This was the definition of a must-win game, as tired as that sports cliche is. To boost confidence and moral, to quiet the critics, to prove themselves.
It was also just one regular season victory. Plenty of work remains with the playoffs just around the corner. The Big 3 still get stuck sometimes forcing the issue and are prone to turning the ball over when it sticks to their hands for too long.
But what a victory, won in crunch time less to the defending champions (ie. an elite team!), that the Heat and their embattled coach needed to stay afloat in the conference standings and an impressive showing for a struggling Chris Bosh as the cherry on top.
Dwyane Wade was given the chance to handle the ball in the closing minutes and came through yet LeBron James was still contributing. Though Wade was struggling through three quarters, the supporting cast at long last helped the Big 3 out. First it was Mario Chalmers (who has officially woken up since the Bibby/Arroyo switch) who had the hot hand early with all 9 of his points in the first quarter. Mike Miller then scored 8 points and grabbed 4 rebounds, 3 of them on offense, to complement Bosh's 12 points in the second quarter.
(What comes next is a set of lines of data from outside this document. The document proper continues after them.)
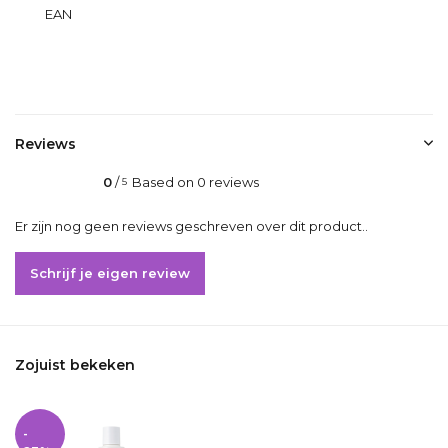
EAN
4045787998337
Delen
Reviews
0
/
Based on 0 reviews
5
Er zijn nog geen reviews geschreven over dit product..
Schrijf je eigen review
Zojuist bekeken
-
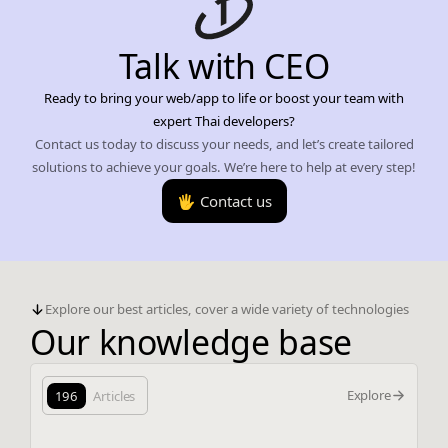
Talk with CEO
Ready to bring your web/app to life or boost your team with
expert Thai developers?
Contact us today to discuss your needs, and let’s create tailored
solutions to achieve your goals. We’re here to help at every step!
🖐️ Contact us
Explore our best articles, cover a wide variety of technologies
Our knowledge base
Explore
196
Articles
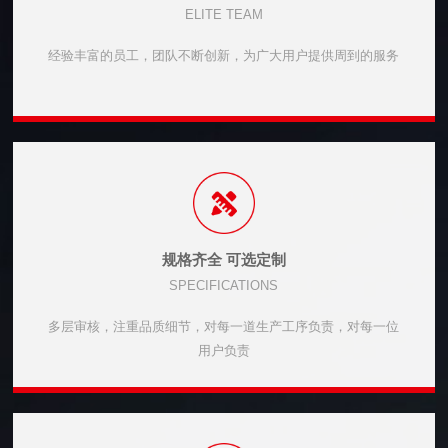
ELITE TEAM
经验丰富的员工，团队不断创新，为广大用户提供周到的服务
规格齐全 可选定制
SPECIFICATIONS
多层审核，注重品质细节，对每一道生产工序负责，对每一位
用户负责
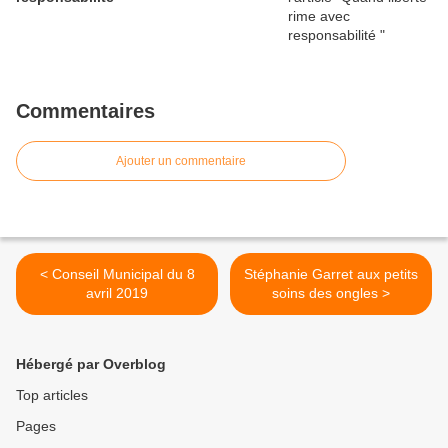
Commentaires
Ajouter un commentaire
< Conseil Municipal du 8
Stéphanie Garret aux petits
avril 2019
soins des ongles >
Hébergé par Overblog
Top articles
Pages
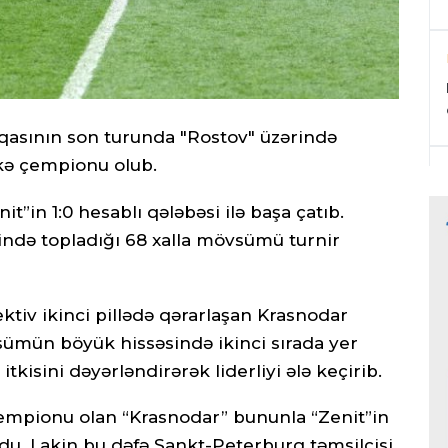
iqasının son turunda "Rostov" üzərində
kə çempionu olub.
nit”in 1:0 hesablı qələbəsi ilə başa çatıb.
zində topladığı 68 xalla mövsümü turnir
ktiv ikinci pillədə qərarlaşan Krasnodar
sümün böyük hissəsində ikinci sırada yer
itkisini dəyərləndirərək liderliyi ələ keçirib.
empionu olan “Krasnodar” bununla “Zenit”in
u. Lakin bu dəfə Sankt-Peterburq təmsilçisi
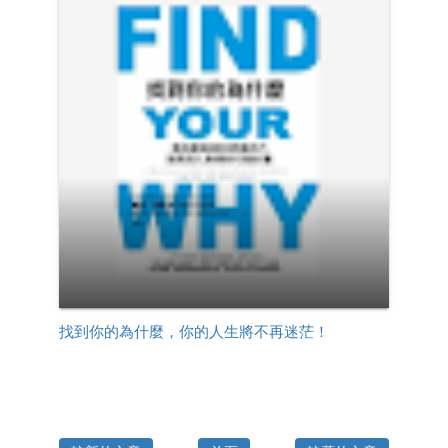
找到你的為什麼，你的人生將不再迷茫！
The third quarter was the Heat's weakest of the game and it shouldn't be a revelation that coincidentally enough no Heat player besides the Big 3 scored in those 12 minutes.
Even newbie Mike Bibby was a threat from the outside with two 3-pointers in quick fashion and a third one waived one because it came after a whistle from the refs. What's important is the word "threat" because it forced the Lakers to respect his shot, enabling more freedom for LeBron and Wade to work. During the Heat's losing streak there was absolutely no support from the Heat's shooters and although I'd still like to see James Jones and Eddie House get a chance in games when the team has been struggling from the outside, the rotation did come through this time.
Bosh was able to do his damage inside against a group of Lakers bigs that certainly have length, talent and offensive skills but the reality is that they're pretty soft to allow the embattled Heat power forward to do pretty much whatever he wanted by the rim. Andrew Bynum was having a superb week but looked tame even when Bosh was hit with two fouls in the first quarter and was replaced by Juwan Howard. He finally woke up in the second half, grabbing 7 rebounds in the third quarter, but still ended up just 4-5 from the field for the entire game. Combine that with an underwhelming 20 points and 5 rebounds from Gasol (with an appropriate 0 points in +/-) along with 11 points and 5 rebounds in just 19 minutes for Lamar Odom and you realize the Lakers threw away their biggest advantage against a team with a well-known glaring weakness in the middle. This had happened in the first game between these teams on Christmas day, with Bosh scoring the same amount of points, but Bynum sat out due to injury.
This time it was the Lakers stars looking around for support while teammates Steve Blake and Ron Artest made poor decisions with the ball. Take away Odom and the rest of the Lakers bench only had 5 points (all from the free throw line), 4 rebounds, 2 assists and a steal from Blake, Matt Barnes and Shannon Brown. (And yes, I'm not writing about a certain player just yet for a reason.)
And it was the Heat with the balanced attack who were in control in crunch time with the pressure on the other team to catch up. For every Lakers basket down the stretch the Heat were able to actually respond back with their own timely shot, a rarity these days in the American Airlines Arena.
The Heat's oddly constructed roster somehow matches up well with the Lakers but has trouble with teams like the upcoming opponent Memphis Grizzlies. For now it appears the biggest test for the Heat in the playoffs will be getting out of the East and not the Finals. But that's getting ahead of ourselves. With a playoff berth assured after the Heat victory, the team needs to keep working on getting rid of pesky bad habits and figure out the definitive role for each player in the shortened playoff rotation and settle it with such few games left.